» TASK:
From the listing below, restate word for word the lines from the line containing "mouse_move(486, 315)" down through the line containing "drag(511, 234, 506, 232)". Exclude pictures.

» SOURCE RECORDS:
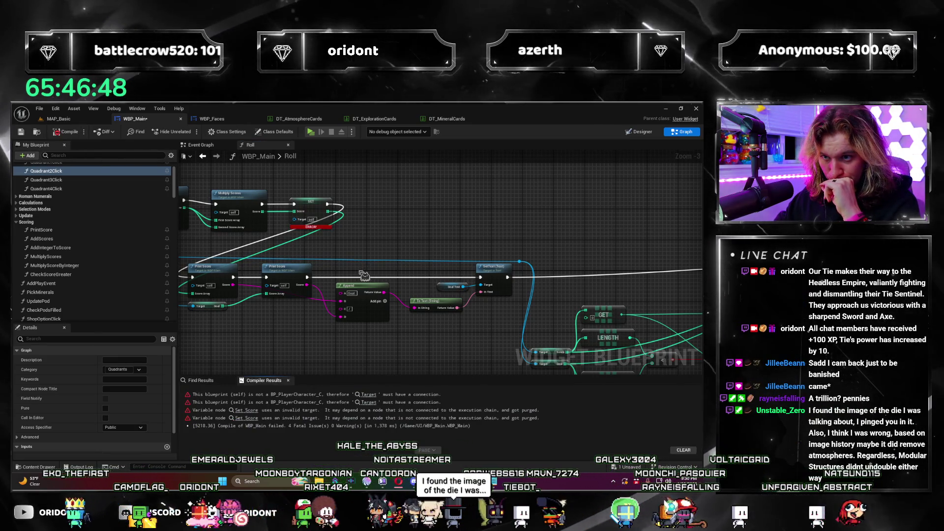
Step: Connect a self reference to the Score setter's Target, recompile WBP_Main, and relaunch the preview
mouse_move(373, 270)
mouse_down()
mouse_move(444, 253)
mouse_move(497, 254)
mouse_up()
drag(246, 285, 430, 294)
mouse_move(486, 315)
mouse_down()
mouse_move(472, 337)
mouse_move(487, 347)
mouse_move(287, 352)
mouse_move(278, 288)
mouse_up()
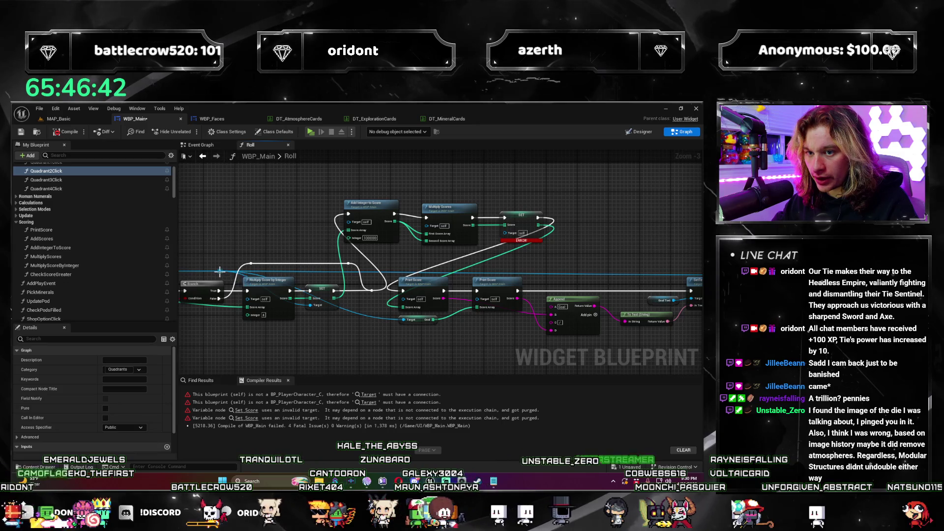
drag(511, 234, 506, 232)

==

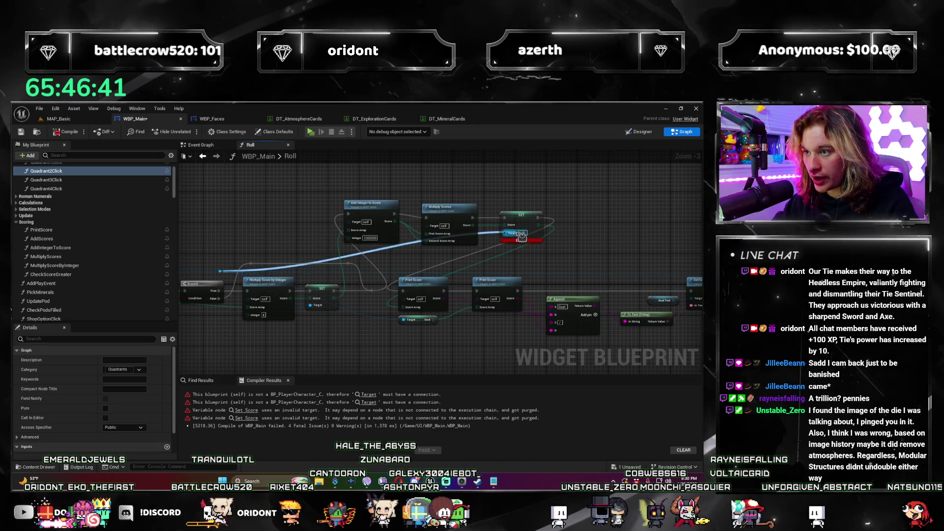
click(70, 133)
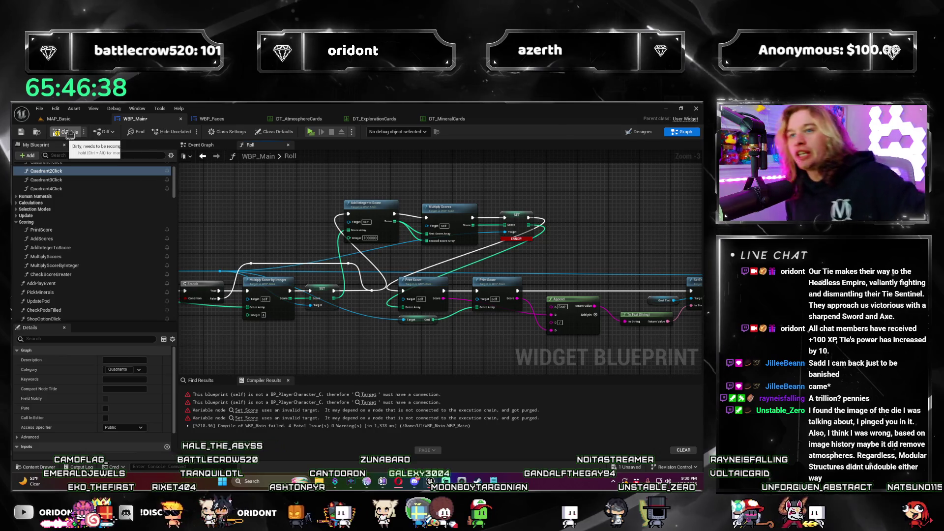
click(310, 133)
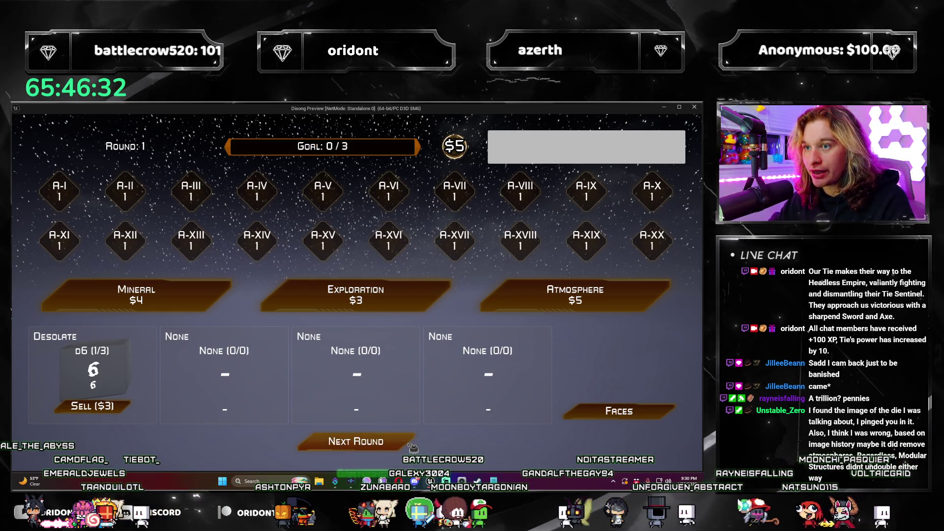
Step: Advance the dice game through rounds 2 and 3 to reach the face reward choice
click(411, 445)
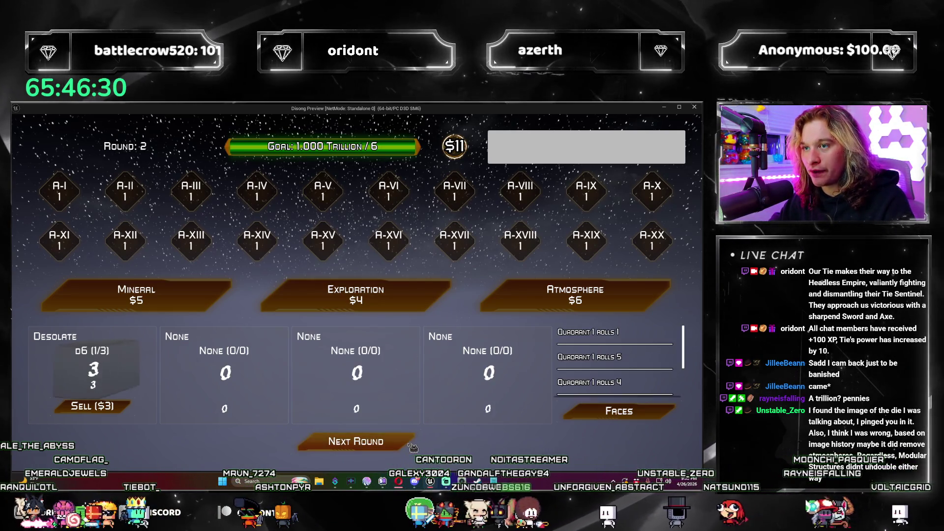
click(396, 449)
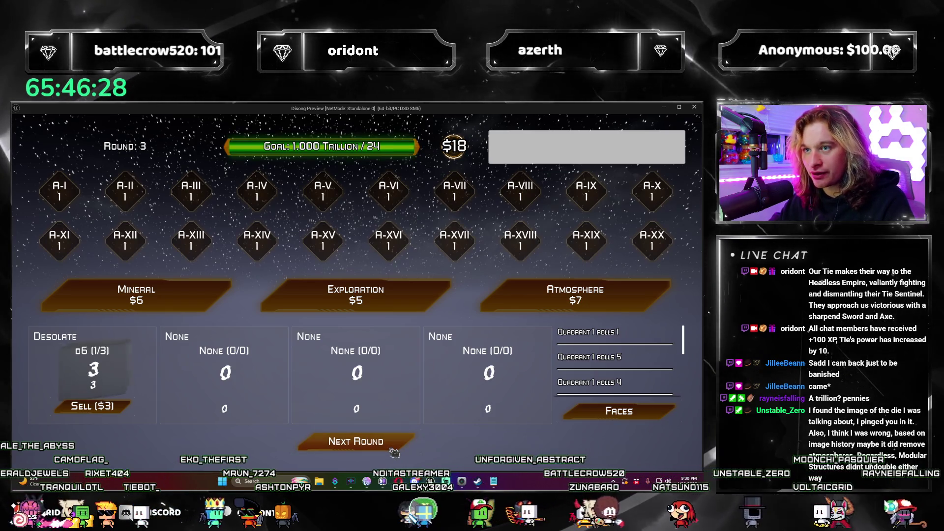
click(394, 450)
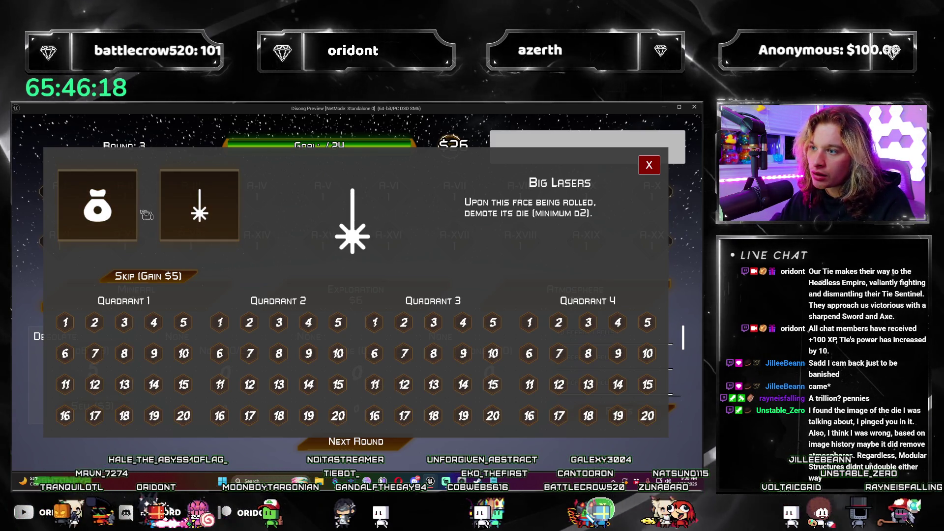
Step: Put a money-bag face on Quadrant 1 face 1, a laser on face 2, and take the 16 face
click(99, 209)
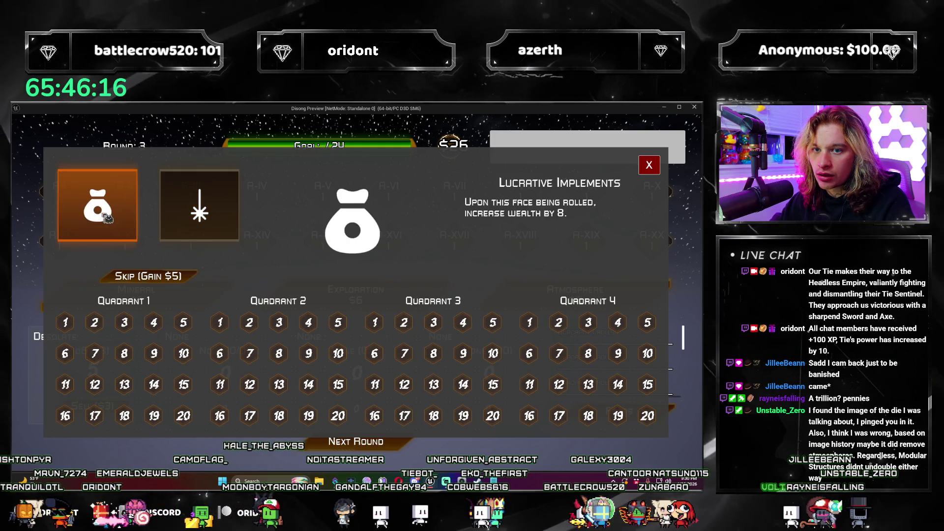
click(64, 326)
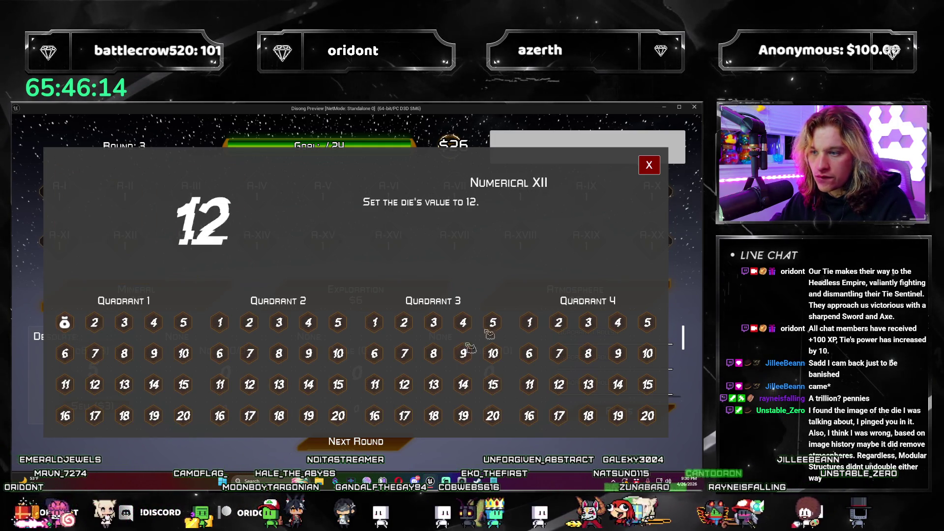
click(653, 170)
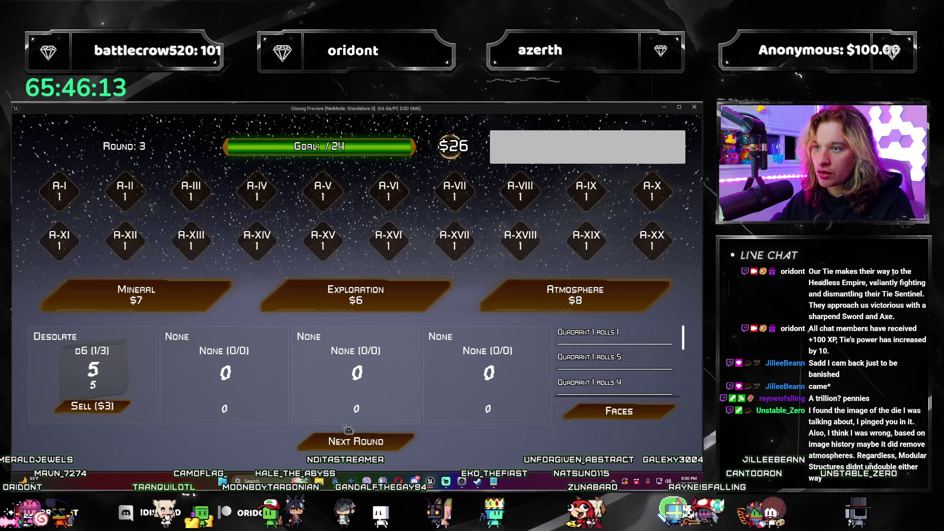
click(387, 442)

* * *

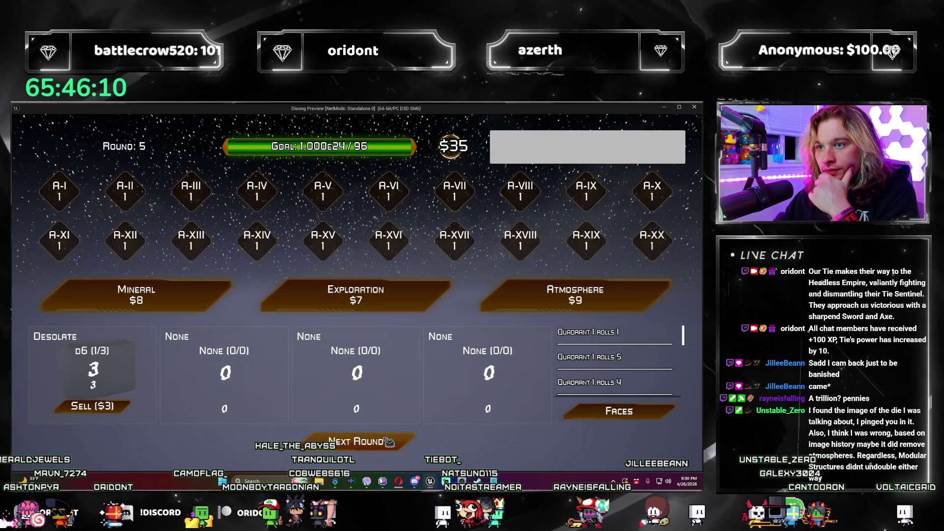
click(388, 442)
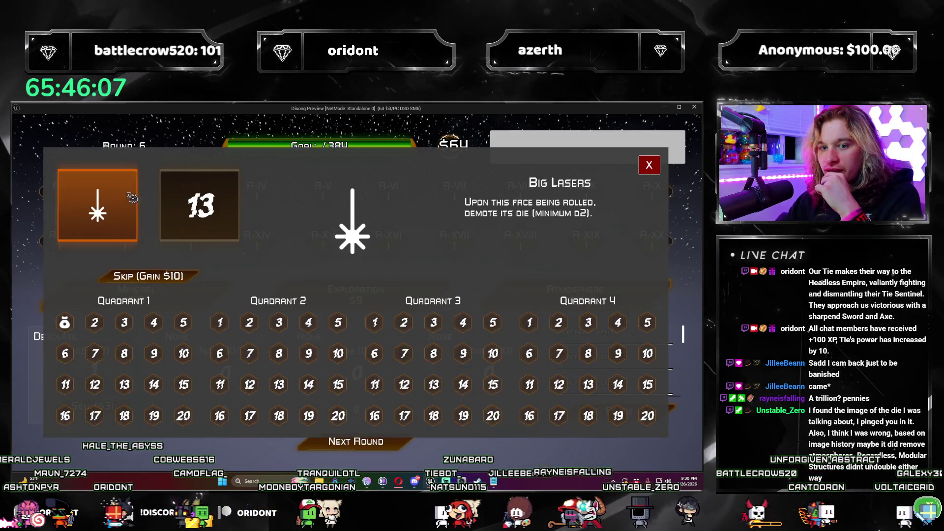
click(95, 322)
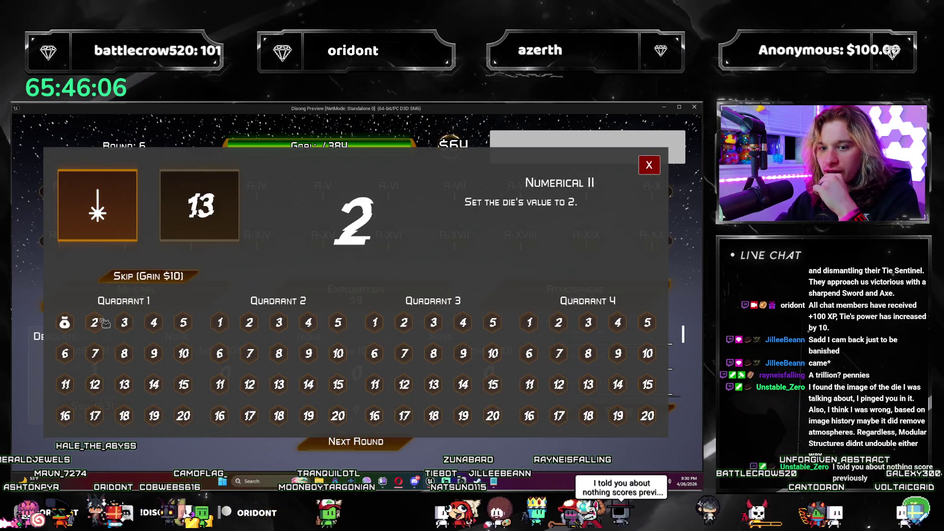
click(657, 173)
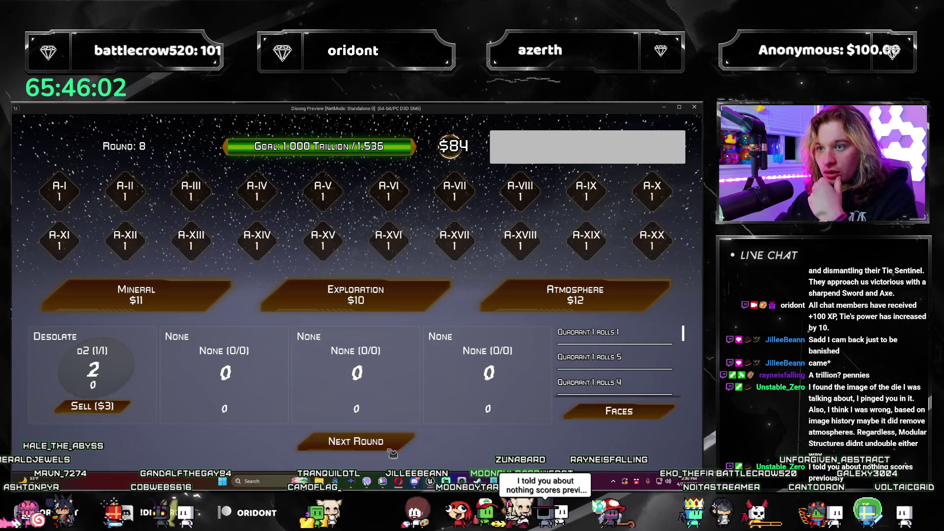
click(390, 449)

» EXERCISE OUTPUT:
mouse_move(486, 315)
mouse_down()
mouse_move(472, 337)
mouse_move(487, 347)
mouse_move(287, 352)
mouse_move(278, 288)
mouse_up()
drag(511, 234, 506, 232)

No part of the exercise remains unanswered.